Warm baths, for animals to which they can be applied, abstract blood temporarily from the inflamed internal organs, diminish the blood pressure, and really cool the system, beside securing elimination from the skin and other secreting surfaces. They may be commenced warm (80° F.) and gradually cooled down to 65° F. after the skin has become freely active. In the larger quadrupeds, in which the warm bath is too often practically impossible, the same revulsion of blood and warmth to the skin may be secured by rags wrung out of hot (almost scalding) water, wrapped tightly round the body, covered with two or more dry blankets, and kept tightly applied against the surface by elastic circingles. The legs may be rubbed with straw wisps till warm, and then loosely bandaged, or applications of red pepper, ammonia, or mustard, may be made prior to bandaging. In place of hot water rugs, bags loosely filled with bran, chaff, or other light agent, heated to 110° F., may be applied round the body, or, where it is available, a Turkish or steam bath may be resorted to. These hot cutaneous applications, to produce glow and perspiration, are especially valuable in the chill that heralds a violent inflammation, and if that can be suddenly checked by this means the inflammation will often be warded off, or at least rendered slight and easily controllable. After perspiring for half an hour the patient may be gradually uncovered, rubbed dry, and covered with a dry, warm blanket. If the skin is still glowing, a slight sponging with cool or cold water may beneficially precede the rubbing and drying.
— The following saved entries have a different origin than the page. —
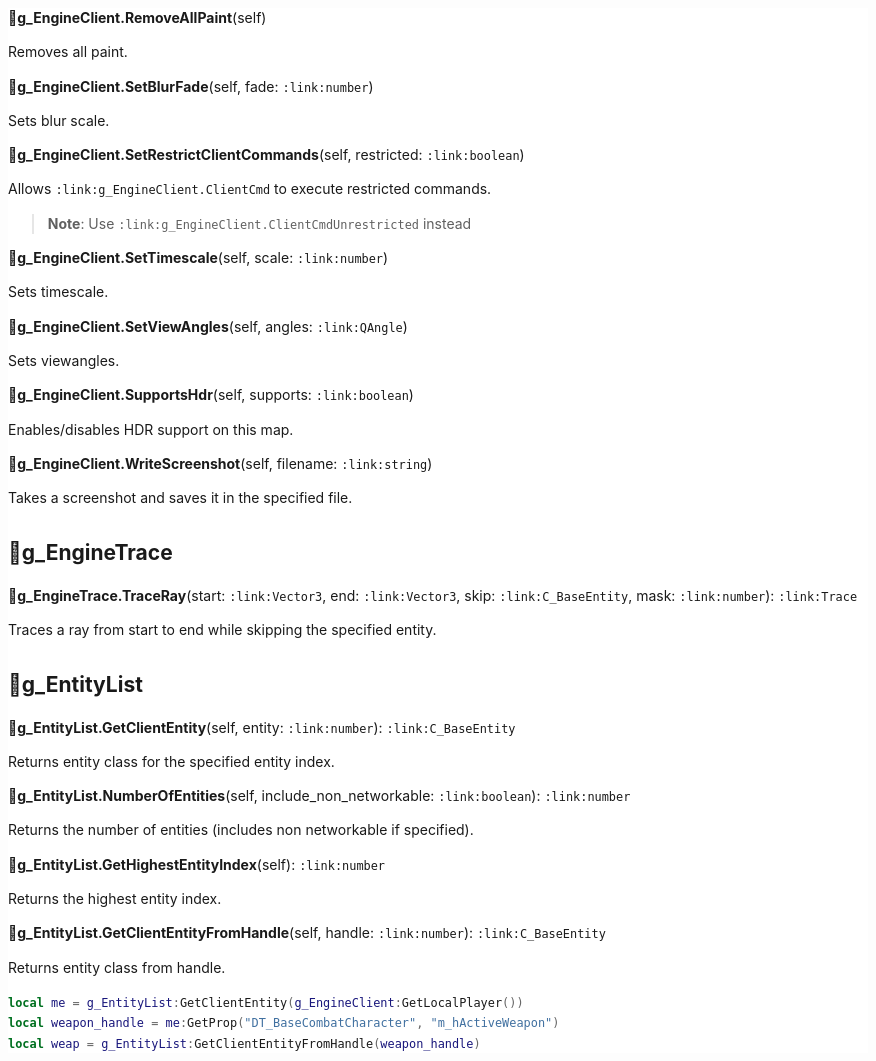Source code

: **:link:g_EngineClient.RemoveAllPaint**(self)

Removes all paint.

**:link:g_EngineClient.SetBlurFade**(self, fade: `:link:number`)

Sets blur scale.

**:link:g_EngineClient.SetRestrictClientCommands**(self, restricted: `:link:boolean`)

Allows `:link:g_EngineClient.ClientCmd` to execute restricted commands.

> **Note**: Use `:link:g_EngineClient.ClientCmdUnrestricted` instead

**:link:g_EngineClient.SetTimescale**(self, scale: `:link:number`)

Sets timescale.

**:link:g_EngineClient.SetViewAngles**(self, angles: `:link:QAngle`)

Sets viewangles.

**:link:g_EngineClient.SupportsHdr**(self, supports: `:link:boolean`)

Enables/disables HDR support on this map.

**:link:g_EngineClient.WriteScreenshot**(self, filename: `:link:string`)

Takes a screenshot and saves it in the specified file.


## **:link:g_EngineTrace**

**:link:g_EngineTrace.TraceRay**(start: `:link:Vector3`, end: `:link:Vector3`, skip: `:link:C_BaseEntity`, mask: `:link:number`): `:link:Trace`

Traces a ray from start to end while skipping the specified entity.


## **:link:g_EntityList**

**:link:g_EntityList.GetClientEntity**(self, entity: `:link:number`): `:link:C_BaseEntity`

Returns entity class for the specified entity index.

**:link:g_EntityList.NumberOfEntities**(self, include_non_networkable: `:link:boolean`): `:link:number`

Returns the number of entities (includes non networkable if specified).

**:link:g_EntityList.GetHighestEntityIndex**(self): `:link:number`

Returns the highest entity index.

**:link:g_EntityList.GetClientEntityFromHandle**(self, handle: `:link:number`): `:link:C_BaseEntity`

Returns entity class from handle.

```lua
local me = g_EntityList:GetClientEntity(g_EngineClient:GetLocalPlayer())
local weapon_handle = me:GetProp("DT_BaseCombatCharacter", "m_hActiveWeapon")
local weap = g_EntityList:GetClientEntityFromHandle(weapon_handle)
```
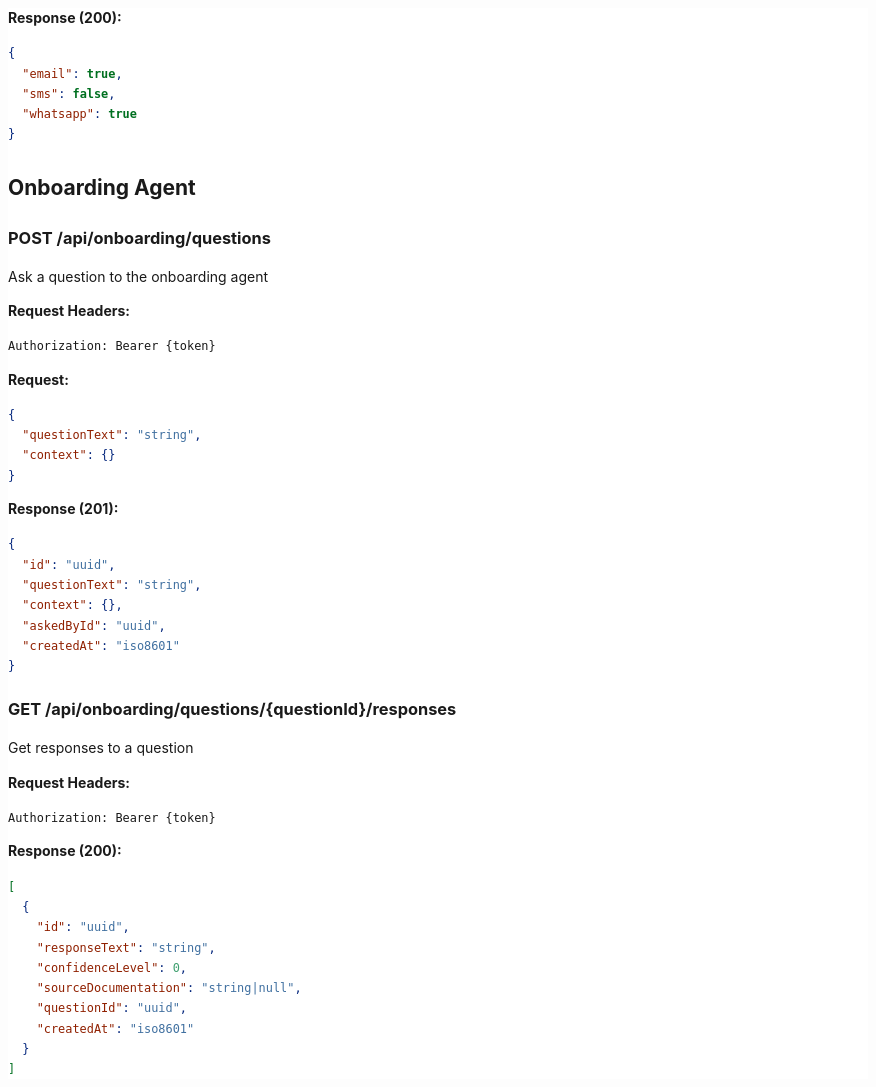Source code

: **Response (200):**
```json
{
  "email": true,
  "sms": false,
  "whatsapp": true
}
```

## Onboarding Agent

### POST /api/onboarding/questions
Ask a question to the onboarding agent

**Request Headers:**
```
Authorization: Bearer {token}
```

**Request:**
```json
{
  "questionText": "string",
  "context": {}
}
```

**Response (201):**
```json
{
  "id": "uuid",
  "questionText": "string",
  "context": {},
  "askedById": "uuid",
  "createdAt": "iso8601"
}
```

### GET /api/onboarding/questions/{questionId}/responses
Get responses to a question

**Request Headers:**
```
Authorization: Bearer {token}
```

**Response (200):**
```json
[
  {
    "id": "uuid",
    "responseText": "string",
    "confidenceLevel": 0,
    "sourceDocumentation": "string|null",
    "questionId": "uuid",
    "createdAt": "iso8601"
  }
]
```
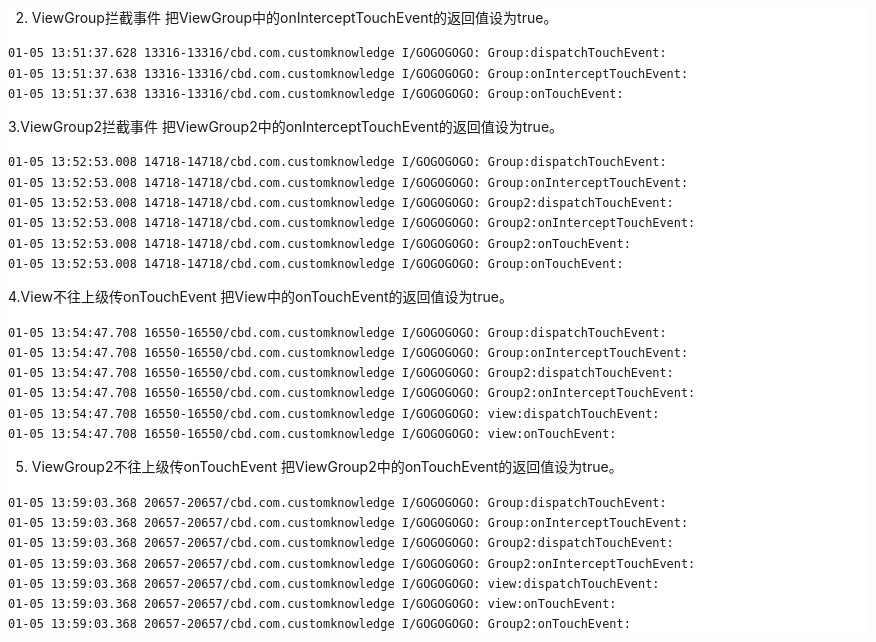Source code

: 2. ViewGroup拦截事件
把ViewGroup中的onInterceptTouchEvent的返回值设为true。
```
01-05 13:51:37.628 13316-13316/cbd.com.customknowledge I/GOGOGOGO: Group:dispatchTouchEvent: 
01-05 13:51:37.638 13316-13316/cbd.com.customknowledge I/GOGOGOGO: Group:onInterceptTouchEvent: 
01-05 13:51:37.638 13316-13316/cbd.com.customknowledge I/GOGOGOGO: Group:onTouchEvent: 
```

3.ViewGroup2拦截事件
把ViewGroup2中的onInterceptTouchEvent的返回值设为true。
```
01-05 13:52:53.008 14718-14718/cbd.com.customknowledge I/GOGOGOGO: Group:dispatchTouchEvent: 
01-05 13:52:53.008 14718-14718/cbd.com.customknowledge I/GOGOGOGO: Group:onInterceptTouchEvent: 
01-05 13:52:53.008 14718-14718/cbd.com.customknowledge I/GOGOGOGO: Group2:dispatchTouchEvent: 
01-05 13:52:53.008 14718-14718/cbd.com.customknowledge I/GOGOGOGO: Group2:onInterceptTouchEvent: 
01-05 13:52:53.008 14718-14718/cbd.com.customknowledge I/GOGOGOGO: Group2:onTouchEvent: 
01-05 13:52:53.008 14718-14718/cbd.com.customknowledge I/GOGOGOGO: Group:onTouchEvent: 
```

4.View不往上级传onTouchEvent
把View中的onTouchEvent的返回值设为true。
```
01-05 13:54:47.708 16550-16550/cbd.com.customknowledge I/GOGOGOGO: Group:dispatchTouchEvent: 
01-05 13:54:47.708 16550-16550/cbd.com.customknowledge I/GOGOGOGO: Group:onInterceptTouchEvent: 
01-05 13:54:47.708 16550-16550/cbd.com.customknowledge I/GOGOGOGO: Group2:dispatchTouchEvent: 
01-05 13:54:47.708 16550-16550/cbd.com.customknowledge I/GOGOGOGO: Group2:onInterceptTouchEvent: 
01-05 13:54:47.708 16550-16550/cbd.com.customknowledge I/GOGOGOGO: view:dispatchTouchEvent: 
01-05 13:54:47.708 16550-16550/cbd.com.customknowledge I/GOGOGOGO: view:onTouchEvent: 
```

5. ViewGroup2不往上级传onTouchEvent
把ViewGroup2中的onTouchEvent的返回值设为true。
```
01-05 13:59:03.368 20657-20657/cbd.com.customknowledge I/GOGOGOGO: Group:dispatchTouchEvent: 
01-05 13:59:03.368 20657-20657/cbd.com.customknowledge I/GOGOGOGO: Group:onInterceptTouchEvent: 
01-05 13:59:03.368 20657-20657/cbd.com.customknowledge I/GOGOGOGO: Group2:dispatchTouchEvent: 
01-05 13:59:03.368 20657-20657/cbd.com.customknowledge I/GOGOGOGO: Group2:onInterceptTouchEvent: 
01-05 13:59:03.368 20657-20657/cbd.com.customknowledge I/GOGOGOGO: view:dispatchTouchEvent: 
01-05 13:59:03.368 20657-20657/cbd.com.customknowledge I/GOGOGOGO: view:onTouchEvent: 
01-05 13:59:03.368 20657-20657/cbd.com.customknowledge I/GOGOGOGO: Group2:onTouchEvent: 
```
Cold Baths. In cases of very high fever a full cold bath (68° F.) may be employed for fifteen minutes, and repeated as often as the temperature rises. In many cases of parturition fever in cows great benefit accrues from sponging the body with cold water and allowing it to evaporate from the burning skin. In the extreme fever of heat apoplexy (sunstroke), with a temperature of 110° F. and upward, a strong current of cold water from a hose directed on the head and body often gives the best results. In ordinary fevers in large animals the cold pack will often serve a good purpose. Wring a blanket out of water (cold or tepid, according to the height of the fever and the strength and power of reaction of the patient), wrap it round the body, cover it with several dry blankets so that no part is exposed, and keep the whole in close contact with the skin by elastic circingles. In fifteen minutes the skin should be glowing and perspiring, and in half an hour the wrappings should be removed, a little at a time, the parts rubbed dry and covered with a dry woolen blanket. It may be repeated as often as the fever rises.